The last time we saw Crosby he had just emerged from prison and rehab and was back on the road with Graham Nash and Stephen Stills. Unfortunately, Crosby wasn’t in shape yet and spent most of the evening standing like a zombie, barely joining in on most of the songs with a voice not yet strong enough to fill a concert hall.

This week, his voice was full and robust as he performed 17 songs over two sets — some new, some from his solo career — plus the Byrds classic “Eight Miles High.” There were also a half-dozen tunes from his earliest CSN days including “Guinnevere,” “Long Time Gone,” “Deja Vu,” “Wooden Ships,” and “Almost Cut My Hair.” Between songs, though he claimed he wasn’t stoned, Crosby’s memory was a little fuzzy — he is 77, after all — but no one seemed to mind because the music was so damned good.

The “friends” in the quintet supporting him were two women, two men, and his son James — all excellent players who have their own bands. Their backing harmonies were solid, but I couldn’t help thinking their voices could never meld with Crosby’s as well as Nash’s and Stills’ did. That vocal trio will forever define the phrase “perfect harmony.”

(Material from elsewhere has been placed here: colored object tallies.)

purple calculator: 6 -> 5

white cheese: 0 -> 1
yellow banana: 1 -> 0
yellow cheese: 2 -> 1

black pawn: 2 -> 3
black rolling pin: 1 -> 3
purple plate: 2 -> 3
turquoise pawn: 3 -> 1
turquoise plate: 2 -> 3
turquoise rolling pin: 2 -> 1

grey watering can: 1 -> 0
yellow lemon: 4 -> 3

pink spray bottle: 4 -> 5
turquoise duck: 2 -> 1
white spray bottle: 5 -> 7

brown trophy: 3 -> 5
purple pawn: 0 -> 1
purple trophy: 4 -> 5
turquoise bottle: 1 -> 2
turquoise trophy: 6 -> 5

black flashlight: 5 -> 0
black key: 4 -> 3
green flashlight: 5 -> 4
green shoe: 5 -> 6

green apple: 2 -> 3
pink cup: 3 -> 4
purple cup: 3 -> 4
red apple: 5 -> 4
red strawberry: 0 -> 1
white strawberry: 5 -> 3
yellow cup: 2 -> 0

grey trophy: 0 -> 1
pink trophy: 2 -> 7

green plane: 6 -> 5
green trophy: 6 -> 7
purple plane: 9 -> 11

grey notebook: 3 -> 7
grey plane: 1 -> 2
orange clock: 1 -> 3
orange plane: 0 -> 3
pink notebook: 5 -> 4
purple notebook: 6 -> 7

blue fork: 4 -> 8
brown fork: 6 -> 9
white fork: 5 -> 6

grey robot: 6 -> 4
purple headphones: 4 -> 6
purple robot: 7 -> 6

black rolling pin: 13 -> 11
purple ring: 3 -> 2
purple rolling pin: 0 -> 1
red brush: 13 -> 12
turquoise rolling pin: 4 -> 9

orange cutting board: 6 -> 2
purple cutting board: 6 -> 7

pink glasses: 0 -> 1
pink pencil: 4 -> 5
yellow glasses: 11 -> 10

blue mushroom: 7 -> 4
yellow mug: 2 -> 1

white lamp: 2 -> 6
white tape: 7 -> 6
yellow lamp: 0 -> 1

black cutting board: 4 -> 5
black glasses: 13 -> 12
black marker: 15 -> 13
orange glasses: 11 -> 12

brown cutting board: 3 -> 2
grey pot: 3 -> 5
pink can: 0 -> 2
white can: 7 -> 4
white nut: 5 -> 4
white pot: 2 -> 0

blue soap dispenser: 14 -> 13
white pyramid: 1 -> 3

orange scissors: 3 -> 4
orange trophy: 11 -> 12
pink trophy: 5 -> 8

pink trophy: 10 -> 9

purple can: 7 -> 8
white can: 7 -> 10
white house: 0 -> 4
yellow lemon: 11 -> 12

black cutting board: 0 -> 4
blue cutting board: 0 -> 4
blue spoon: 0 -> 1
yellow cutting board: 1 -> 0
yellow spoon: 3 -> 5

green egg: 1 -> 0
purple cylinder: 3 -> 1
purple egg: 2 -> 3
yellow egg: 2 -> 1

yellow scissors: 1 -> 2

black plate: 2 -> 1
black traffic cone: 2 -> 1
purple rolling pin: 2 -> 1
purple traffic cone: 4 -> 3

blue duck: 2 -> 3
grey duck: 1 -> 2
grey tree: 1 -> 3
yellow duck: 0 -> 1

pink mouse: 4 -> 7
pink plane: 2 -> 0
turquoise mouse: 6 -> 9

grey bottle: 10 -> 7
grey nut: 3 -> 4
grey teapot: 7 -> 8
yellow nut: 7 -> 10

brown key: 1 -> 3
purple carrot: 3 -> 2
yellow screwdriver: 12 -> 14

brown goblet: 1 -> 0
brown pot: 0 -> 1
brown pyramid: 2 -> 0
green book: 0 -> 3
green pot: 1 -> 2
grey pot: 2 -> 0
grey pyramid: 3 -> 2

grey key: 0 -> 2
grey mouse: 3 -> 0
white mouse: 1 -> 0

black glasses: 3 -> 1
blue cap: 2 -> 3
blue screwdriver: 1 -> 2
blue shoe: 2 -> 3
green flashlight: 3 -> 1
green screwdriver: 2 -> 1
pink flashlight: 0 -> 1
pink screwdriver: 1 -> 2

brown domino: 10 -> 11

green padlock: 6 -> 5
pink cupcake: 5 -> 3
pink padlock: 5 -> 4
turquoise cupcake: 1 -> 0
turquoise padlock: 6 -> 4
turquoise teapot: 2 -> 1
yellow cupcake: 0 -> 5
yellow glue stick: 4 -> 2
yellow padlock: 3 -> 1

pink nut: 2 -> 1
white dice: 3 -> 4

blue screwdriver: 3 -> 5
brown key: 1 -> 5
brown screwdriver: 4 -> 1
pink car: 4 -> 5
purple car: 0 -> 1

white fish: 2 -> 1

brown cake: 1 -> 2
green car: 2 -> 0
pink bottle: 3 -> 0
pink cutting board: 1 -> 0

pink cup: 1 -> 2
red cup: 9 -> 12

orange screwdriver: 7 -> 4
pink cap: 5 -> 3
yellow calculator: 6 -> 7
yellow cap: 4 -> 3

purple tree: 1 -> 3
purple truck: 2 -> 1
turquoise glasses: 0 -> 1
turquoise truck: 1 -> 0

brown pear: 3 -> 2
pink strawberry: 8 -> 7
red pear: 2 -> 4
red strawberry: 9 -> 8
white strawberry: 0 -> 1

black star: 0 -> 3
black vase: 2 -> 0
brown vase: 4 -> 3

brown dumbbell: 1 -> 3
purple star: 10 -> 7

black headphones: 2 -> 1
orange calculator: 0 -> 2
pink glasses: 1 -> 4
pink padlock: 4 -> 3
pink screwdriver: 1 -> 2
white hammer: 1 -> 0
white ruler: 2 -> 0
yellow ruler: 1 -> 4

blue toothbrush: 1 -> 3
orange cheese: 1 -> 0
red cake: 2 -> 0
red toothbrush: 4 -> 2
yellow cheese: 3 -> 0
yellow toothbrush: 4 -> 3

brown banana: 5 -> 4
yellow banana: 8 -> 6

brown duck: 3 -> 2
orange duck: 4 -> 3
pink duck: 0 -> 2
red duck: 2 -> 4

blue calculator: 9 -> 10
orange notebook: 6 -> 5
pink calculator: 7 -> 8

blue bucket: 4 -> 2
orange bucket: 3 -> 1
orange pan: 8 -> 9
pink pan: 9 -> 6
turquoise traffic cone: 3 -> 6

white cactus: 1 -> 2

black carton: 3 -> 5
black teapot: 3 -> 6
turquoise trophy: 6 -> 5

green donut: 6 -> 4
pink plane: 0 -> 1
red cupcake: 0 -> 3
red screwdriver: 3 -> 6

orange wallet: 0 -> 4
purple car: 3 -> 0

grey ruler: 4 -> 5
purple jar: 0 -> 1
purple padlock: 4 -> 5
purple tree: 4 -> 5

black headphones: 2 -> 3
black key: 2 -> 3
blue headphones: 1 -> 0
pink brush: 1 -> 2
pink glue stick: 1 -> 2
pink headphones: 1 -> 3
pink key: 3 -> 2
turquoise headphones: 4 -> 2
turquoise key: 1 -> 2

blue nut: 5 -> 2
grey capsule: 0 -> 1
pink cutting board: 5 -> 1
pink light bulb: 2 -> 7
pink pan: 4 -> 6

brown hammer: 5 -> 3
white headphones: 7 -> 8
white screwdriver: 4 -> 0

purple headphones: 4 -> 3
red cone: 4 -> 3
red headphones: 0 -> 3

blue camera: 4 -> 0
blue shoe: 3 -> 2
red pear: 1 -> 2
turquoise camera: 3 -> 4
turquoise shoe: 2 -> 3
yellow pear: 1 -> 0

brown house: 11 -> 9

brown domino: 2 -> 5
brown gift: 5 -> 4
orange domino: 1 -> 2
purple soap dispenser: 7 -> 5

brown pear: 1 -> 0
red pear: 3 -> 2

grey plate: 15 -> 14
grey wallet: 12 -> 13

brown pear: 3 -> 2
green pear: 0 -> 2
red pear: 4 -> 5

Watching and listening to Crosby — like seeing Nash at The Pageant last year — provided a vivid reminder of a time when rock stars not only gave us their music, but also shared their social conscience through protest songs. That came to full force when Crosby and his band returned to the stage for an encore and tore into Neil Young’s “Ohio,” a song from an era when America was even more divided than it is today.

As the audience of baby boomers sang along with every word, a giant smile formed on Crosby’s face, perhaps a recognition of how music can both lead and reflect public sentiment. Can any modern music stars lay claim to that?